データとAIを最大限に活用するには、ベンダー、大学やその他のパートナーとの協力関係と協業を促進することが重要だ。シュナイダーエレクトリックのランバッハは、次のように付け加えた。

「競争の新たな本質は、実はテクノロジーではありません。AI技術は変化が速すぎるからです。本質は、顧客に提供する価値です。そして、どのような価値を提供するのであれ、それはパートナーシップを通じて拡大できます。当社はIoT(モノのインターネット)のプラットフォームをサードパーティのイノベーションのために開放しています。これによりパートナーは、当社のソフトウェア開発キットを使って、建物の効率性とサステナビリティを向上させるイノベーションに向けて、新たなアプリケーションを開発できるのです」

慎重に進める

生成AIは競争を一変させるチャンスをもたらすが、ランバッハが繰り返し述べたのは、リスクを理解して慎重に進めることの重要性である。

「(生成AIモデルによって)企業は新たな種類の脆弱性にさらされます。より大量かつ多様なデータに、より多くのユーザーが簡単に素早くアクセスできるようになることが、その大きな要因です。いまこそ、この新しいケイパビリティを責任を持って使うためのデータガバナンスとサイバーセキュリティの対策を立てるべきです。企業とユーザーは常に、生成AIに慎重に接して機密性を重視する必要があります。たとえば、ユーザーはパブリックアクセスが可能なAIチャットボットのプラットフォームには、いかなる機密情報もアップロードしてはなりません。セキュアまたはプライベートなバージョンの大規模言語モデル(LLM)を優先すべきです」

多くのCDAIOは、リスク、財務、テクノロジー、サイバーセキュリティ、法務・倫理、プライバシー管理、人事、事業部のリーダーたちで構成される全社的な委員会を主導している。これらのチームの地位と説明責任を、さらに高める必要がある。そして企業はデータ、アナリティクスとAIの専門家を取締役会に加えるべきだ。
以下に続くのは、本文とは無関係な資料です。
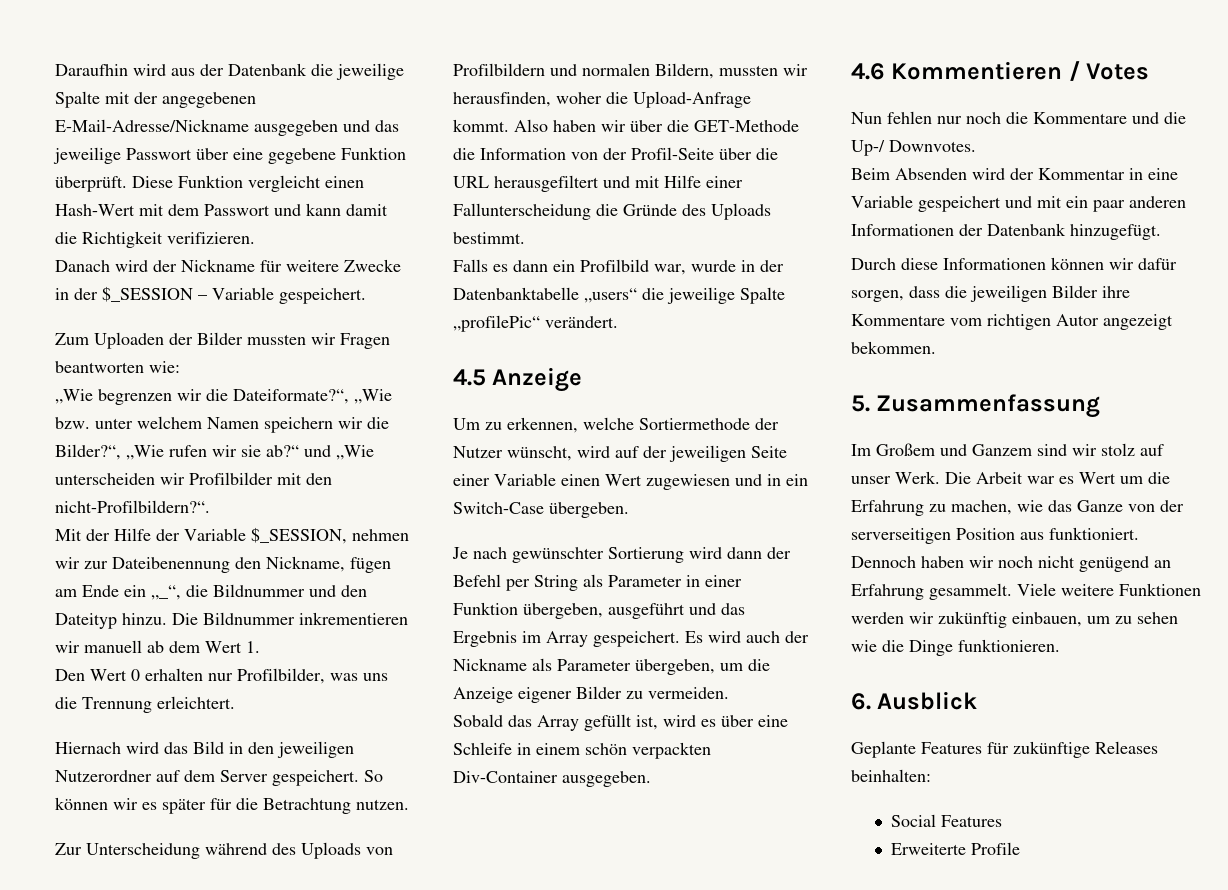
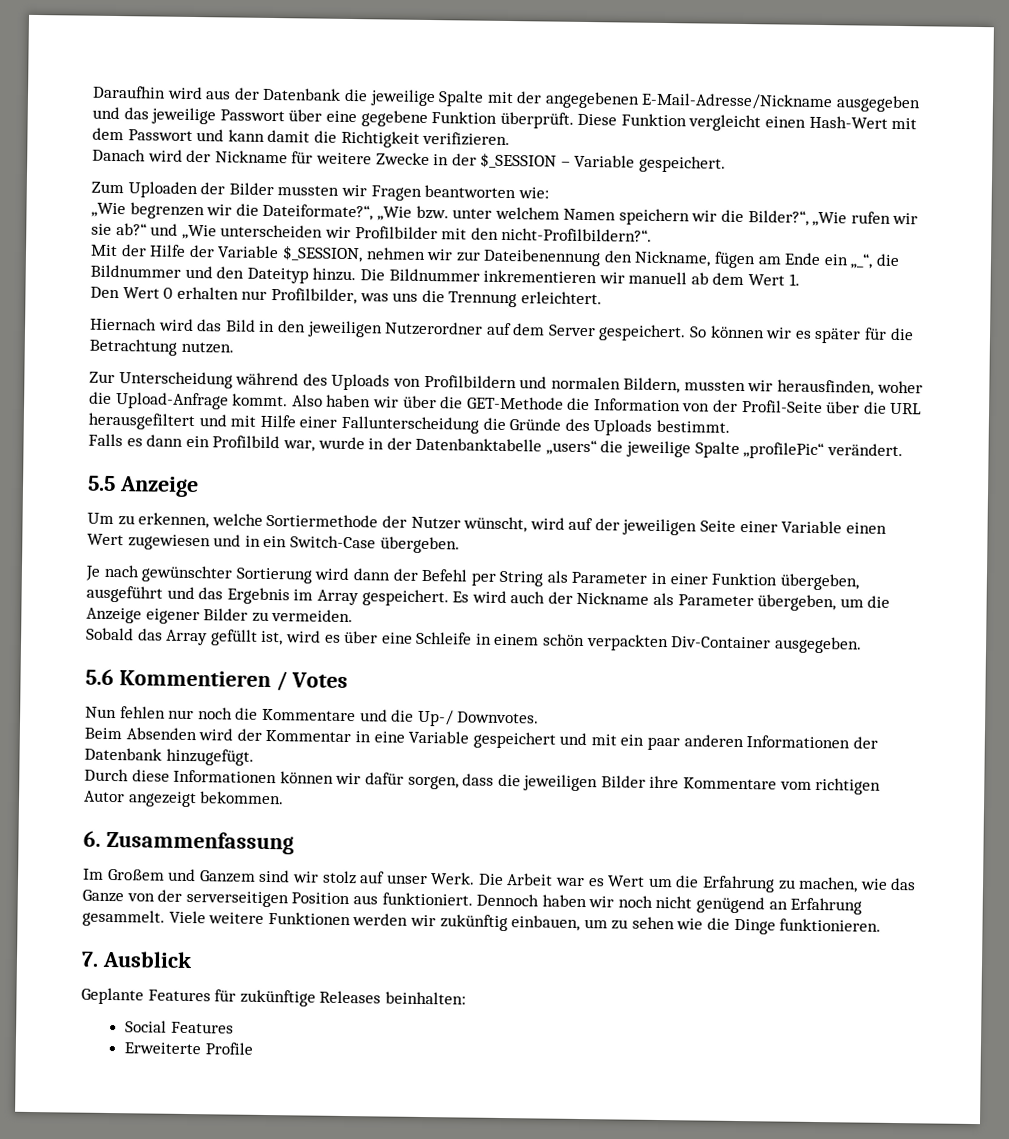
[453,369,486,386] 4.5 -> [87,475,116,492] 5.5
[851,63,885,80] 4.6 -> [85,668,114,686] 5.6
[851,395,870,412] 5. -> [83,830,101,847] 6.
[851,693,871,710] 6. -> [81,951,99,967] 7.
自社の業界はデータとAIの倫理に対する取り組みを十分に行っている、と答えた企業は23.8%にすぎない。AIとデータのプライバシー、ガバナンスと倫理の問題は、責任ある形で効果的に対処がなされなければ企業にとって脅威となる。

多くの企業がCDAIOの役割を厳しく見直しているいまこそ、データとAIのリーダーは前に踏み出して、自身が会社のビジネス価値にどう貢献しているのかを示さなくてはならない。データとAIへの投資から、ビジネス価値をどう引き出すのかについて明確なビジョンを持つ企業こそ、今後10年以上にわたり優位に立ち続ける可能性が最も高いのだ。